SOC spokesman Mark Lastoria was not promptly obtainable Thursday morning to explain the contributions of the civilian actors.
Job listings call for 18 hostage actors, six guerrillas, a journalist, two “resistance force,” an ambassador, a financier, an NGO worker and officials from the Department of Justice and the Department of State, and the like.
Together with San Antonio, some will perform simultaneously in Arizona and Oregon.
The “guerrilla-chief” role calls for prior special forces experience, or “quantifiable prior expertise as a Guerrilla-Chief.”

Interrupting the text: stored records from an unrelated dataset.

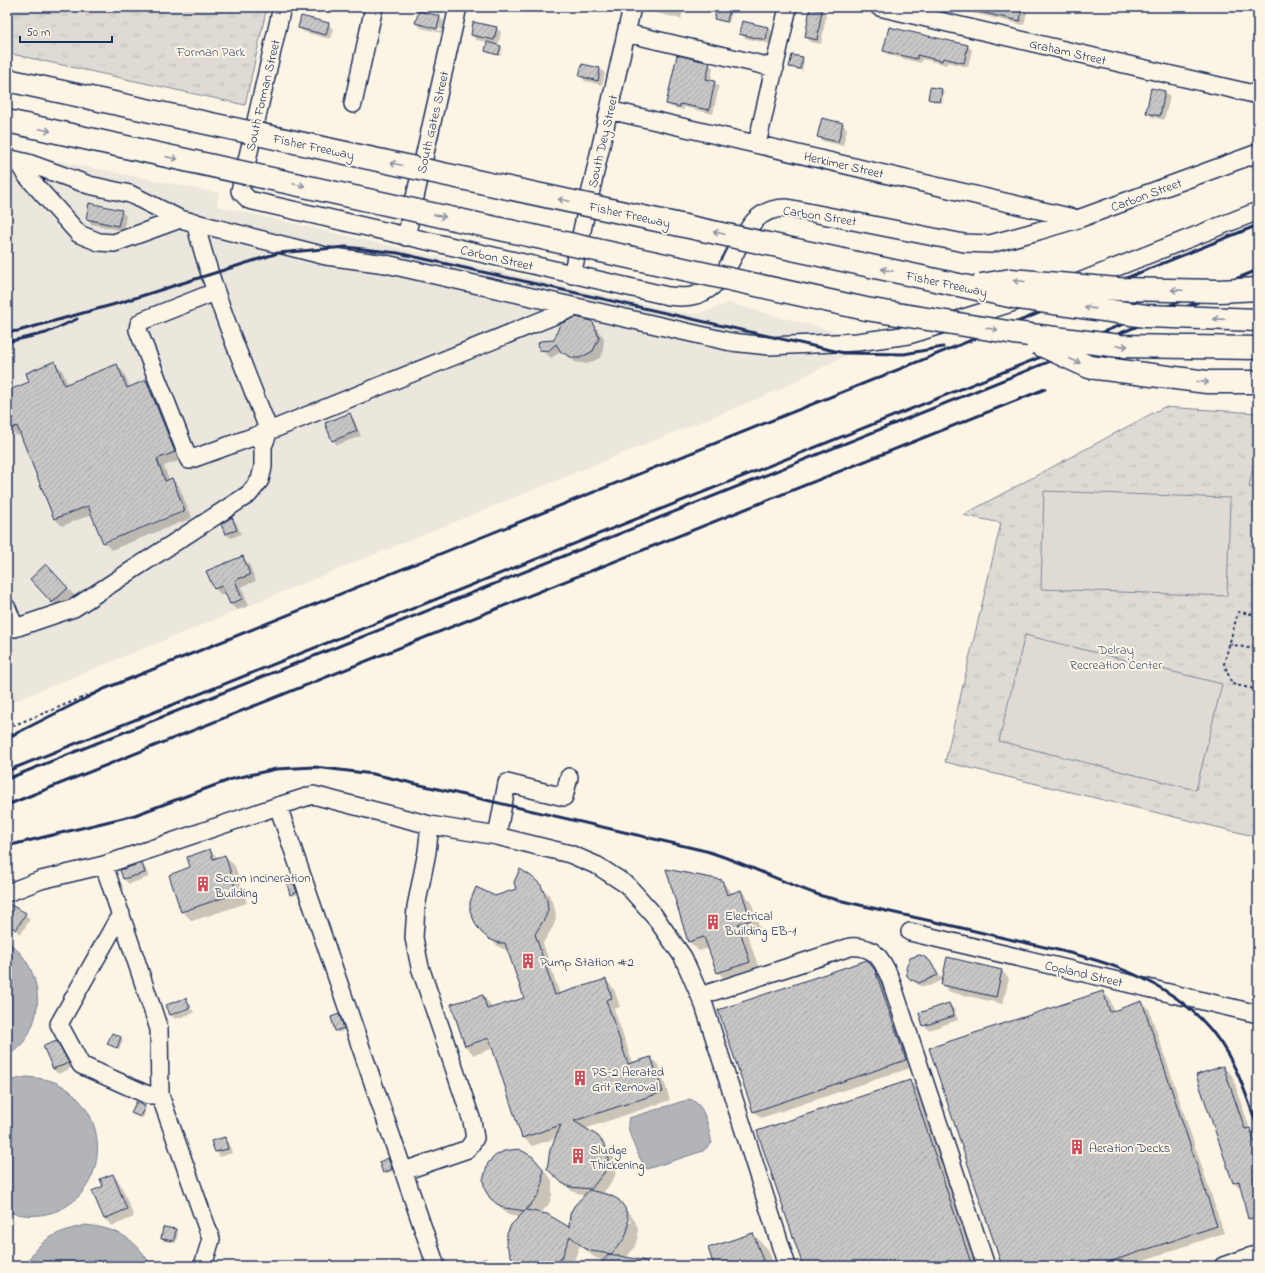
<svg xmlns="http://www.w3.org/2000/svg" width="1265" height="1273" viewBox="0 0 1265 1273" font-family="'Indie Flower',sans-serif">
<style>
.built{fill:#ece7dc}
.grass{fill:url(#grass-tufts);stroke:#7d8599}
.garden{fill:#dfdbd4;stroke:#7d8599}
.water{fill:#b2b4b8;stroke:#767f94}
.shadow{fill:#0003;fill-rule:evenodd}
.building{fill:url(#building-hatch);stroke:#1b2f5e}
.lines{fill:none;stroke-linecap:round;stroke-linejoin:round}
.minor-casing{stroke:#1b2f5e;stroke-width:20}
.path{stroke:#1b2f5e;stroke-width:2;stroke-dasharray:3 3;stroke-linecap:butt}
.minor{stroke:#fcf5e5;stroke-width:17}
.rail{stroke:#1b2f5e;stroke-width:3}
.highway-bridge-casing{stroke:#1b2f5e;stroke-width:25;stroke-linecap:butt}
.highway-bridge{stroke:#fcf5e5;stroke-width:22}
.oneway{stroke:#8c92a2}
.labels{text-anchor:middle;stroke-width:4;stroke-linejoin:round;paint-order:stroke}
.park-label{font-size:13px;fill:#425176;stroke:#fcf5e5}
.street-label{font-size:13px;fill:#1b2f5e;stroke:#fcf5e5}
.poi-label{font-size:13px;fill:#1b2f5e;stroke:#fcf5e5;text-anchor:start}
</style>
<defs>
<pattern id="grass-tufts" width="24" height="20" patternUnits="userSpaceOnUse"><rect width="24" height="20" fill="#dfdbd4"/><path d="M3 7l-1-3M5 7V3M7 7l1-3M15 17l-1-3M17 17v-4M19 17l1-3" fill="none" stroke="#bfbcb8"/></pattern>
<pattern id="building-hatch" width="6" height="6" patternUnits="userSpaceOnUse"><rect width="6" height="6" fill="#c8c7c6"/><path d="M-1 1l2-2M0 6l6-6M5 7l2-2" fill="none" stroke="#ababac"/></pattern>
</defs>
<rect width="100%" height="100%" fill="#fcf5e5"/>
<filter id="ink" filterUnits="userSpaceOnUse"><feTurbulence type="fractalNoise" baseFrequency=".025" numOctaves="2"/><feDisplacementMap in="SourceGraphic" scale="8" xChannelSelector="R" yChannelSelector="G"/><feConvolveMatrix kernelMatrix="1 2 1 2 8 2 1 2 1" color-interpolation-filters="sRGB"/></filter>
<g filter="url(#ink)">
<path class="built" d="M7,151L219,193L217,206L674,311L697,314L729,303L843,334L863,346L779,390L7,704Z"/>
<path class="grass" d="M7,7H267L245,105L7,53Z
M1164,407L1258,413V837L945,762L1001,523L963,515Z"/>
<path class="garden" d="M1258,444V489L1249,487Z
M1044,491L1230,498L1227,596L1041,589Z
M1025,635L1222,684L1196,790L999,741Z"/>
<path class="water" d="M7,941C39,964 47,1007 25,1040C21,1046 13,1052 7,1057Z
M27,1077C34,1078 41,1078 48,1080C58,1082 69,1089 76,1097C114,1133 100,1203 46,1214C32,1217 20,1215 7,1212V1081Z
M690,1099C706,1105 708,1128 712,1143L703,1151L647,1169C640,1161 624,1128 629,1118Z
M86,1225C117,1229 135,1237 151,1266H26C37,1239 59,1231 86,1225Z"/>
<path class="shadow" d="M653,7H684L681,19L657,13Z
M963,7H1028L1024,25L968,12Z
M822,11L826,16L821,44L810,42L806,37Z
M729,12L731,14L729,23L715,19Z
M440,17L444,22L442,33L421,28L416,23ZM421,24L442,29V31L421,26Z
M743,22L768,28L773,32L770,44L745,38L740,34Z
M328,24L333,29L330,39L304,32L299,28Z
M496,28L501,32L498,46L503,48L500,56L488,53L486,51L488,42L476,40L472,35Z
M968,46L972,50L968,67L947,62V65L922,59L921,63L889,55L884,51Z
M802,58L804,60L802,71L790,66Z
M709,64L713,68L711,81L719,86L713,114L684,107V110L671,107L667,103Z
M582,65L600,69L605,73L602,85L585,81L580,76Z
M931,88L944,92L942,103L929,99Z
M1152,89L1165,92L1170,97L1164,120L1152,117L1147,112Z
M842,124L847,129L843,146L823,141L818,137Z
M121,211L126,216L123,231L91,224L87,219Z
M591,322L604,338L603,352L600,358L587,364L575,362L562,351L551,358L541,349L539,344L543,341H554Z
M54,362L62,370L68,385L117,365L124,373L130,388L146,381L153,389L181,460L164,466L169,480L172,479L179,486L188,509L106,541V543L189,510L192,518L111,550L104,542L93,514L62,526L55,519L22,434L17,436L10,429L7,421V392L31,382Z
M349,414L354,419L361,436L337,445L333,440Z
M232,518L236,523L241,534L231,538L226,534Z
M242,557L249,564L256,581L241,587L249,606L237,610L230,604L226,593L221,595L215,588Z
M53,573L75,596L60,609L53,602Z
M210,850L219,859L225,856L235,866L247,903L192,921L182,911L191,868Z
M142,864L146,869L149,877L129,884L124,879L122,871Z
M531,876L549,895L555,909L556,919L553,927L543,943L560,995L606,980L614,989L620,1007L614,1009L633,1064L651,1058L659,1066L670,1100L584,1129L597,1137L613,1153L616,1163V1173L612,1182L602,1194L623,1207L629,1223L631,1222L626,1210L634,1219L638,1228V1238L634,1248L626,1258L641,1266H600L604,1261L594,1257L580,1245L572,1266H520V1218L508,1214L490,1197L542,1168L552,1180V1195L549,1204L540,1214L570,1229L585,1196L572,1191L557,1178L556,1138L532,1146L523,1137L494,1048L474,1055L465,1046L452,1005L483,996L491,1005L492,1009L525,999L508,951L499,947L481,931L495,897L517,890Z
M292,879L298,894L293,896L291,894Z
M722,881L733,894L741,891L751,901L760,929L747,934L760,971L727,982L718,972L709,948L699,951L689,942Z
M7,905L25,914L30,919L21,934L7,925Z
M923,957L932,964L942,980L929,986H920L911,979Z
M874,969L882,979L913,1067L761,1118L754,1111Z
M1002,971L1009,978L1003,1004L950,992L943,985Z
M1103,992L1110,999L1114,1011L1142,1002L1149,1009L1224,1233L1126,1266H1003Z
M186,999L192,1007L172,1013V1015L192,1009L194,1013L175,1019L171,1015Z
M949,1004L954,1009L958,1020L929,1030L924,1025Z
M339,1016L345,1030L338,1033L336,1031Z
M121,1038L123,1040L119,1049L109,1044Z
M56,1042L61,1046L72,1068L58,1074L53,1069L44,1047Z
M1223,1067L1232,1075L1250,1129L1258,1137V1227L1249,1218L1242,1191L1234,1183Z
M910,1081L917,1088L976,1266H804Z
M144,1107L146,1109L143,1118L132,1113Z
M225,1138L229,1143L232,1153L220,1157L216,1152Z
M388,1160L394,1171L385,1174L383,1172Z
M113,1175L120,1183L134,1217L112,1226L104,1218L105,1187Z
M176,1230L178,1232L176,1243L164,1241L162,1239Z
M753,1234L768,1249L774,1266H715Z
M486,1257L492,1266H473L472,1262Z"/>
<path class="building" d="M975,7H1022L1020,21L975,11Z
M717,8L729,11L727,22L714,19Z
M810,8L822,10L817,40L805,37Z
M419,11L440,16L437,29L415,23Z
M301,16L329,23L326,35L298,28Z
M742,21L768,27L766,40L739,34Z
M473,22L497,27L494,40L471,35Z
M889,27L968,45L964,63L943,58L942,61L917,55V59L883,51Z
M487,42L501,46L498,55L485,51Z
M677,55L710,63L706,79L715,81L709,110L680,104V107L666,104Z
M792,55L803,57L800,69L789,67Z
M582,64L600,68L598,81L579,76Z
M930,87L942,89L940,102L928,99Z
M1151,88L1165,91L1160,116L1146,113Z
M822,118L843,123L838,142L817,137Z
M89,203L122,210L118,226L86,219Z
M576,317L591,321L594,324L599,338L593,351L580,358H573L561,352L556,344L548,351L540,350L538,344L540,341L554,340L560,324Z
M55,361L64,385L117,364L127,388L146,380L175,452L157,459L165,481L172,478L185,511L103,543L88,506L54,519L17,426L9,430L7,424V391L29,382L26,373Z
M350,413L357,431L332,441L325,423Z
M232,517L237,530L225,534L221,524Z
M243,556L250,575L235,580L242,599L230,604L222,586L214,589L206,571Z
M46,564L68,588L52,603L30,579Z
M210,849L213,859L225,855L237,893L181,912L169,875L190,867L187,857Z
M142,863L145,873L123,879L120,870Z
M520,869L531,876L541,885L547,900L548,910L545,918L535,934L555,995L606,979L612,998L606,1000L628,1064L651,1057L663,1092L574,1121L598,1136L604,1144L608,1153V1164L604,1173L591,1189L570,1187L562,1183L547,1169L550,1150L561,1125L522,1138L489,1038L465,1046L451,1004L483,995L487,1009L524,998L505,943H499L489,939L481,932L476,925L470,911V902L476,887L495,896L516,889L514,882Z
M666,869L722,880L727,895L741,890L751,920L738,924L750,962L717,973L704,937L688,942Z
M292,878L297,892L290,895L286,880Z
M7,903L26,913L16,930L7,924Z
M919,955L923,956L930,961L938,975L919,983L910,979L907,976L906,967L910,958Z
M947,957L1002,970L996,997L941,985Z
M867,960L875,970L906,1060L753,1112L718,1010Z
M1103,991L1110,1012L1142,1001L1217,1226L1097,1266H1002L929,1048Z
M186,998L190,1008L170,1015L166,1005Z
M949,1003L954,1016L923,1026L919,1013Z
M339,1014L344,1028L335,1031L331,1017Z
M112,1033L121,1037L117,1048L107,1044Z
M57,1041L69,1063L53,1069L43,1046Z
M1223,1066L1245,1129L1250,1128L1258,1152V1177L1254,1179L1258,1191V1216L1248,1219L1239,1181L1233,1183L1196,1075Z
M910,1080L972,1266H803L757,1131Z
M136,1102L145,1106L140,1117L131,1113Z
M225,1137L228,1149L215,1152L211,1141Z
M519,1149L533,1157L543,1169L542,1185L539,1194L526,1210L547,1214L569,1227L570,1214L574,1206L589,1190L610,1195L619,1200L625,1208L628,1218V1228L625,1238L611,1254L591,1251L583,1247L570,1236L562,1257L555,1266H519L513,1261L506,1243L507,1234L511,1225L525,1211L505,1208L497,1204L490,1198L485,1190L483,1180L488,1163L495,1156L504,1151Z
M388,1158L392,1169L383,1173L379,1162Z
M113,1174L127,1209L104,1219L92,1191L103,1186L100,1179Z
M163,1227L176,1229L174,1241L161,1239Z
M753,1233L765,1266H714L708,1248Z
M609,1254L647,1261V1266H598Z"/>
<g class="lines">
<g class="minor-casing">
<path id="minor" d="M282,7L240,191L249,200L668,296C678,297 687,298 696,295C743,281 732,207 787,208L964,243L990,244L1038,231L1078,219L1258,153
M879,7L1258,95
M626,33L775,68
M353,104L374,7
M609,110L1078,219
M757,144L788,7
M7,158L28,163L89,185L130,194L180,219L326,256L386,264L731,342L769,346L857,342L909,335L1024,299
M16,160L26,175L79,234L99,242L114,243L180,219
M406,237L458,7
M572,275L632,7
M1074,284L1258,211
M215,292L144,320L139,324L138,330L189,460L269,431L575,307
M7,608L15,628L74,608L249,494L260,480L263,467V446L269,431C242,362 213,294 195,222
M278,806L313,795L430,825L427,852L416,907L414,938L420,967L472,1121L475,1138L468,1149L404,1171
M430,825L497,836L570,854L598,866L627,885L653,914L683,957L704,1005L787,1266
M497,836L507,783L564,797L569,777
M7,893L41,880L104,865
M121,914L59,1024L81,1065L148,1095H160
M910,932L1258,1014
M700,996L850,947C874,945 882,959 890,978L986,1266
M203,1266L211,1239L160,1095L159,1029L104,865L278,806L436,1266
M1223,1266L1258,1254"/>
</g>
<path class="path" d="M1258,615L1238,612L1224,664L1232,684L1258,690
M1229,644L1248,648L1258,646
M7,728L104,689"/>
<use href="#minor" class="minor"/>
<path class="rail" d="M7,332L18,331L119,303L278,253L346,247L398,253L844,353L904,354L943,347
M7,342L46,333L77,319
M7,738L104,689L1258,225
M7,771L1258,270
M7,779L1258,278
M7,805L1045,389
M7,846L135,815L232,779L276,769L315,767L373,774L706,851C746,863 782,883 822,896C882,911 944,923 1004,938C1075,954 1149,966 1202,1020C1232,1050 1245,1090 1258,1129"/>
<g class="highway-bridge-casing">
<path id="highway-bridge" d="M7,80L1019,298L1146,316L1258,320
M7,121L866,309L1014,333L1120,346L1258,348
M981,285L1011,280L1118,289L1219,291L1258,289
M1037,343L1089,367L1207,382H1258"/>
</g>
<use href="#highway-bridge" class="highway-bridge"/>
</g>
<defs><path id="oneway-shaft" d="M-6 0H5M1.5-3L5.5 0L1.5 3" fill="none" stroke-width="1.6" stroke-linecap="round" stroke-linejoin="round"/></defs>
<g class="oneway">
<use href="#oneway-shaft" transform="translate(45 130) rotate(12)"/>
<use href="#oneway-shaft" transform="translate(172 158) rotate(12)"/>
<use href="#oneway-shaft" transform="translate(396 164) rotate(-168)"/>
<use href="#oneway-shaft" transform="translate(299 185) rotate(12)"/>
<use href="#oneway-shaft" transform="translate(564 200) rotate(-168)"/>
<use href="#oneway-shaft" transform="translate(440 216) rotate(12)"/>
<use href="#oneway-shaft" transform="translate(719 233) rotate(-168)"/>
<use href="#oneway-shaft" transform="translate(887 270) rotate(-168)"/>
<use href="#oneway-shaft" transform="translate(1019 281) rotate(-175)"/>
<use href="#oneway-shaft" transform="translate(1177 290) rotate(-178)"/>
<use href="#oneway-shaft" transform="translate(1090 308) rotate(-172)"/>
<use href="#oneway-shaft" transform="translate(1219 319) rotate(-178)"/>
<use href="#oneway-shaft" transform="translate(992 329) rotate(9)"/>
<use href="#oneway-shaft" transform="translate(1122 346) rotate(2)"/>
<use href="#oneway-shaft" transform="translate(1075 361) rotate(25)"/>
<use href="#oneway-shaft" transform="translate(1203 382) rotate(6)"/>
</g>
</g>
<defs>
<g id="building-bare" transform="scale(1.2)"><path d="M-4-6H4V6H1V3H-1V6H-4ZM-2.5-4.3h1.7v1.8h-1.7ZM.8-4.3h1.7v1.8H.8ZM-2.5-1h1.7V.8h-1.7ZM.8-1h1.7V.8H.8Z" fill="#d1495b" stroke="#fcf5e5" stroke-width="2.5" paint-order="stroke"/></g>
</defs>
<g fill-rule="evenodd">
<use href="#building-bare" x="203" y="884"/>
<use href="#building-bare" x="713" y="922"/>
<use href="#building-bare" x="528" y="961"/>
<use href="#building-bare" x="580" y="1078"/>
<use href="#building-bare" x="1077" y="1147"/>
<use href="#building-bare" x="578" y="1156"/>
</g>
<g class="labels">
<g class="park-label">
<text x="211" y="56">Forman Park</text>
<text x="1116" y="654">Delray<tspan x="1116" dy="15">Recreation Center</tspan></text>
</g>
<g class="street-label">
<text transform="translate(1068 51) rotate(13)" y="5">Graham Street</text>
<text transform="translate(262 95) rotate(-77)" y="5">South Forman Street</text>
<text transform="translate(432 122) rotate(-77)" y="5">South Gates Street</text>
<text transform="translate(602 141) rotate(-77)" y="5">South Dey Street</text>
<text transform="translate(314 146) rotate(12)" y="5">Fisher Freeway</text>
<text transform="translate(844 164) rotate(13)" y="5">Herkimer Street</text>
<text transform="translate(1146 194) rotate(-20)" y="5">Carbon Street</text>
<text transform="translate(630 214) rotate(12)" y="5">Fisher Freeway</text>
<text transform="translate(820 215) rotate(9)" y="5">Carbon Street</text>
<text transform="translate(497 257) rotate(13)" y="5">Carbon Street</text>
<text transform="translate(947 283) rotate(12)" y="5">Fisher Freeway</text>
<text transform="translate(1084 973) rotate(13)" y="5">Copland Street</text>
</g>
<g class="poi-label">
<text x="215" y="882">Scum Incineration<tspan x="215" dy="15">Building</tspan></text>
<text x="725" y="920">Electrical<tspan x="725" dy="15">Building EB-1</tspan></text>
<text x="540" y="966">Pump Station #2</text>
<text x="592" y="1076">PS-2 Aerated<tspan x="592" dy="15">Grit Removal</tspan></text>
<text x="1089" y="1152">Aeration Decks</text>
<text x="590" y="1154">Sludge<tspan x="590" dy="15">Thickening</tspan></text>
</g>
</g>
<rect width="1265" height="1273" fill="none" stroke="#fcf5e5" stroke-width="24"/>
<rect x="12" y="12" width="1241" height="1249" fill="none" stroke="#1b2f5e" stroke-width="1.5" filter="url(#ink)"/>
<path d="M20 36v6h92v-6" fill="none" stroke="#1b2f5e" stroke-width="2"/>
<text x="26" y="36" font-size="12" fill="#1b2f5e" stroke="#fcf5e5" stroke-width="3" paint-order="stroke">50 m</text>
</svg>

Others call for previous work as a government analyst, foreign service member or law enforcement officer. All roles call for signatures on a non-disclosure contract.
In West Texas, commissioners of Tom Green County authorized the military’s demand to hold realistic training in the county, based on footage of a late October meeting.
As outlined by the Austin American-Statesman, commissioners in November authorized the same demand in Bastrop County, which became the core position of Jade Helm madness in June when international media collected to observe volunteer Texans try their own counter surveillance operation against some of the U.S. military’s most elite organizations.
That came months after Texas governor Greg Abbott mobilized the state guard to keep track of the federal troops throughout the exercise, citing citizens’ safety issues.
Many of the same websites that sounded the first alarms of the reality behind Jade Helm were quick to claim that UWEX 16 was another step in a far-reaching conspiracy to imprison American folks in their own communities.
SOC has stated, and experts have concluded, that realistic military training off of federal property is neither unusual nor cause for alarm.
In a Statesman report, Bastrop County Judge Paul Pape stated he was hoping UWEX 16’s lack of a snappy name would avoid its spread on social media.